The last decade has seen a surge of evidence supporting the existence of the transition of the multicellular tissue from a collective material phase that is regarded as being jammed to a collective material phase that is regarded as being unjammed. The jammed phase is solid-like and effectively 'frozen', and therefore is associated with tissue homeostasis, rigidity, and mechanical stability. The unjammed phase, by contrast, is fluid-like and effectively 'melted', and therefore is associated with mechanical fluidity, plasticity and malleability that are required in dynamic multicellular processes that sculpt organ microstructure.

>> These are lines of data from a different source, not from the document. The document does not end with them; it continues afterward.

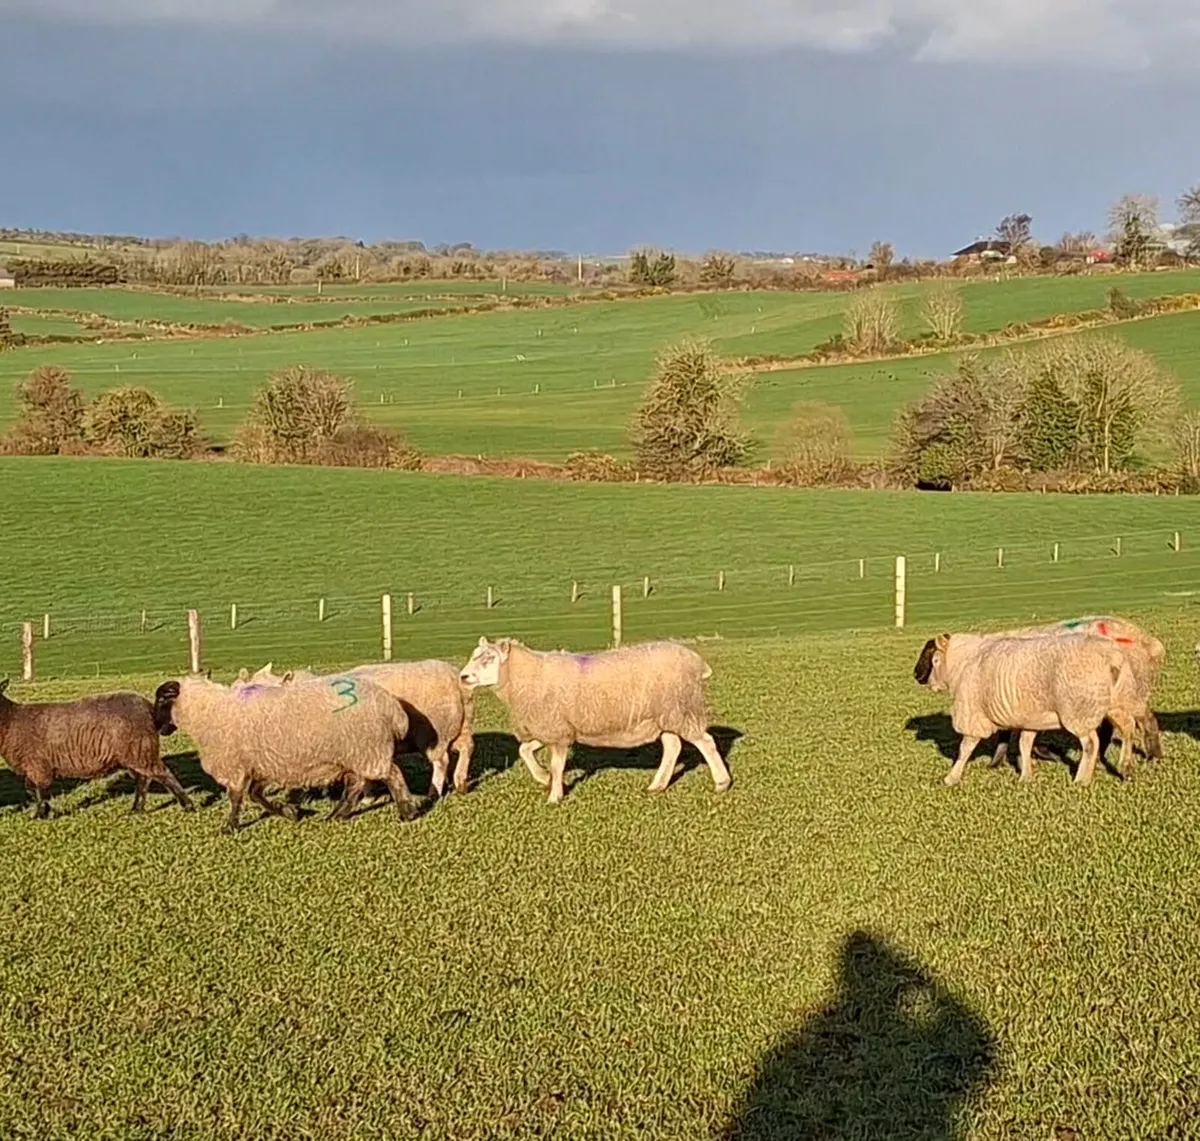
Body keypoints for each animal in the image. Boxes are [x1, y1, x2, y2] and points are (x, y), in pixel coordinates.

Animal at [0, 678, 194, 818]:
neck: (11, 719)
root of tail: (150, 711)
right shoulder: (34, 766)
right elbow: (34, 791)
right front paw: (45, 812)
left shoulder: (36, 765)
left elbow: (37, 791)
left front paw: (40, 815)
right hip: (135, 753)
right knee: (143, 779)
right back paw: (135, 810)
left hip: (140, 750)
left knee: (163, 773)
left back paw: (188, 806)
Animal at [153, 673, 419, 833]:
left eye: (161, 700)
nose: (157, 727)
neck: (209, 712)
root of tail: (392, 707)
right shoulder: (261, 764)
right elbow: (255, 795)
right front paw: (291, 812)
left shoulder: (236, 765)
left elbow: (237, 797)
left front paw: (230, 827)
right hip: (355, 753)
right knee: (355, 786)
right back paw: (336, 815)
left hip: (369, 749)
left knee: (392, 775)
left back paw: (407, 812)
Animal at [235, 659, 475, 797]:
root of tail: (455, 678)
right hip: (460, 726)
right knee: (467, 748)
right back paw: (460, 783)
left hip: (434, 733)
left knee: (441, 761)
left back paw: (434, 791)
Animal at [457, 636, 731, 804]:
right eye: (474, 655)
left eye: (489, 658)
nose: (463, 677)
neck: (526, 678)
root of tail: (696, 662)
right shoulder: (555, 728)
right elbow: (525, 750)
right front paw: (544, 778)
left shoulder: (558, 731)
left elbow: (556, 765)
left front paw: (554, 796)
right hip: (665, 716)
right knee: (673, 747)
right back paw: (658, 785)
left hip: (682, 710)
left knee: (705, 742)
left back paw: (722, 782)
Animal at [914, 615, 1164, 767]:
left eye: (931, 654)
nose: (916, 675)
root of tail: (1149, 643)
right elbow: (1009, 732)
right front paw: (1002, 761)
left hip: (1124, 692)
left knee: (1142, 721)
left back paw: (1150, 755)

Such multicellular sculpturing, for example, occurs during embryogenesis, growth and remodeling. Although unjamming and jamming events in the multicellular collective are reminiscent of those that occur in the inert granular collective, such as grain in a hopper that can flow or clog, the analogy is instructive but limited, and the implications for cell biology remain unclear. Here we ask, are the cellular jamming transition and its inverse --the unjamming transition-- mere epiphenomena? That is, are they dispensable downstream events that accompany but neither cause nor quench these core multicellular processes? Drawing from selected examples in developmental biology, here we suggest the hypothesis that, to the contrary, the graded departure from a jammed phase enables controlled degrees of malleability as might be required in developmental dynamics. We further suggest that the coordinated approach to a jammed phase progressively slows those dynamics and ultimately enables long-term mechanical stability as might be required in the mature homeostatic multicellular tissue.